Die Frage nach dem schönsten Aussichtspunkt im Hinterthurgau mag mit dem Nollen oder Hörnli beantwortet werden. Ulrich Bräker sieht den schönsten Ort in der Region anderswo. Der gehbehinderte Senior schreibt über den beschwerlichen Heimweg durch den Hinterthurgau in sein Tagebuch: «… nun gings noch bis Weyl (Wil), wo ich mich über die höhe – zwüschen Ellg und Münchweilen – an einem der angenehmsten aussichten ergözte.»
Bei dieser, vom hinkenden Wanderer zitierten Höhe, dürfte es sich um den Tuttwilerberg handeln. Obertuttwil war nicht nur am uralten Weg auf der Ost-West-Achse gelegen, sondern auch an einer alternativlosen, vielbegangenen, berittenen und befahrenen Reise- und Transportroute. Hier war an der alten Landstrasse von Zürich nach St. Gallen, für den schweren Gütertransport mit Pferden, eine Wechselstation entstanden. Die bedeutende Route über den Tuttwilerberg blieb bis nach der Mitte des 19. Jahrhunderts und ermöglichte, das versumpfte Gebiet zwischen Eschlikon und Tänikon, Aadorf, zu meiden. Die notwendigen Vorspanndienste und Gasthöfe brachten den Einheimischen dringlich erwünschte Einnahmen. Die Verkehrswege im Thurgau, vor allem im Hinterthurgau, scheinen bis in die zweite Hälfte des 18. Jahrhunderts sehr schlecht gewesen zu sein. Das beweist ein belegtes Vorkommnis, wonach sich die Kaufmannschaft in St. Gallen beim Landvogt in Frauenfeld darüber beklagt hätte, dass ihr Bote Georg Scheitlin nachts um 11 Uhr auf dem Weg von Zürich nach St.
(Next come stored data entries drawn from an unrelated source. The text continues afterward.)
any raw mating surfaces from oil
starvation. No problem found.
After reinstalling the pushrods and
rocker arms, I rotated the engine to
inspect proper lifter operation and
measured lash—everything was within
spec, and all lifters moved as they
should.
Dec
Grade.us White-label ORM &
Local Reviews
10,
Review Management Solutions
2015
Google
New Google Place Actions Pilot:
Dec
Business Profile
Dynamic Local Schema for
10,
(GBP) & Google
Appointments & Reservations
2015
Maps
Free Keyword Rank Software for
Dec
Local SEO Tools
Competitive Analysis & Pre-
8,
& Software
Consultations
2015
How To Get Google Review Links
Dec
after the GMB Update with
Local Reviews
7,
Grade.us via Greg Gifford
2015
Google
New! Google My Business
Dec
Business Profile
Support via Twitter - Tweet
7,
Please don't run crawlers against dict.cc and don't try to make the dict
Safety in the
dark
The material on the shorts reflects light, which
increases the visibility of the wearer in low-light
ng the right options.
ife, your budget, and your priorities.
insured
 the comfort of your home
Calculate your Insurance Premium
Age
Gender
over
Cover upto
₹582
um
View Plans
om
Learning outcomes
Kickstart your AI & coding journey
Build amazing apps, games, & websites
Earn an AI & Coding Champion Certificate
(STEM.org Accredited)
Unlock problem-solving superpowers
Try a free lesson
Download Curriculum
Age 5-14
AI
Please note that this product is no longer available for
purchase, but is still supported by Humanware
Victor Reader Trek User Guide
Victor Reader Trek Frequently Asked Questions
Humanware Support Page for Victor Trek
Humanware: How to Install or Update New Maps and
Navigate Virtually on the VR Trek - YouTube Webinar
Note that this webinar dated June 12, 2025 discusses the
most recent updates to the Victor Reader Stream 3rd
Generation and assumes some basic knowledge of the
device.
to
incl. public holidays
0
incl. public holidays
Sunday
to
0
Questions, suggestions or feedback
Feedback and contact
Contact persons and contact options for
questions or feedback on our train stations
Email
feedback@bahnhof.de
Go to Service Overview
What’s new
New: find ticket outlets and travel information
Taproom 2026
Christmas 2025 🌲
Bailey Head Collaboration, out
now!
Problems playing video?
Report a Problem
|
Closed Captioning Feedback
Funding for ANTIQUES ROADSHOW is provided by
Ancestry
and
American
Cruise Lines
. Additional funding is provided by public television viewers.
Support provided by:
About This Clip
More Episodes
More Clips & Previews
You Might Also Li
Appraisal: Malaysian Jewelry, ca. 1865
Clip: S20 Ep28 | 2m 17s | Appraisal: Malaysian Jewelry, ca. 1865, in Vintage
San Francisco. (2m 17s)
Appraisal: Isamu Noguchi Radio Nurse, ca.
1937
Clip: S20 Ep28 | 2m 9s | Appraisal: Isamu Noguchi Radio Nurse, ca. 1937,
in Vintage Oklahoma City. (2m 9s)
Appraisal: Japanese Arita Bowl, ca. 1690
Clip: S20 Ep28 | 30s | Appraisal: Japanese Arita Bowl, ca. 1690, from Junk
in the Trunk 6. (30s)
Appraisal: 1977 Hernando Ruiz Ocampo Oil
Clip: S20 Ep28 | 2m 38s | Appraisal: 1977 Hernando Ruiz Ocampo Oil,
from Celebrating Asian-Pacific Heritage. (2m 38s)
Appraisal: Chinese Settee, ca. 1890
Gallen auf Thurgauer Boden «mit seinem Pferde dergestalt einsank, dass er wohl zwei Stunden brauchte, um das Tier mit Beihilfe der Bauern mit äusserster Mühe und unter grösster Gefahr aus dem Moraste zu ziehen».
Nach qualvollem Heimweg herzlich empfangen
Für Bräker wird der lange Heimweg durch den Hinterthurgau und das Fürstenland je länger, je brutaler. Er hatte ihn unterschätzt und die Strecke zog sich von Wil bis Büren in eine kaum zu ertragende Länge; und nochmals eine Stunde bis Gossau. «... dachte es wäre ein spass – so bey gutem wetter und trockenen strassen – den weg nach St. Gallen zu machen. Ein plessierlicher spatziergang, aber ich betrog mich, mag den weg wohl etwa ein paarmahl in meinem leben, aber mit gesünderen füssen gemessen haben, aber auch die länge vergessen haben, die fusssollen mögen einen Türken der 50 streiche drauf empfangen kaum ärger geschmerzt haben als mich in den ersten stunden schon in Büren nahme, nur um eine stunde zu ruhen, ein glässgen brandtwein und fieng an meinem fortkomen zu zweifeln, fragte schon einem miethpferdte nach – man brauche die pferdte sonst hiess es.»
Endlich erreicht der Geprüfte den Ausgangspunkt seiner Wanderung wohlbehalten und wird von seinen Angehörigen herzlich empfangen – nur nicht von seiner Frau! Sie hat wenig Verständnis für seine Schriftstellerei. Das eheliche Verhältnis ist belastet. Bräker vergleicht seine Frau mehrmals schriftlich mit Xanthippe, der garstigen Frau des griechischen Philosophen Sokrates. Nun aber hat der Zurückgekehrte Zeit, über alle zukünftigen Aktivitäten nachzudenken. «... fest entschlossen mich auf meinem alten posten von neuem zu bequemen und einzuschränken, aller verdriesslichkeiten und bittern vorwürffen nicht sonderlich zu achten, ist doch im alten nest immer am besten ... Nun meine absicht ist erreicht, alles bequemt sich wieder besser, meine familie, meine creditoren etc. Auch meine gelust ist gestillt. So sehr das reissn mein lieblingsfach ist, so kann ich doch auch sat werden und mich wieder hertzgerne in die einsamkeit fügen, weiss aber wohl die lust zum reissen komt immer wieder, so lange mich meine beine tragen, werde ich es nicht gantz lassen.»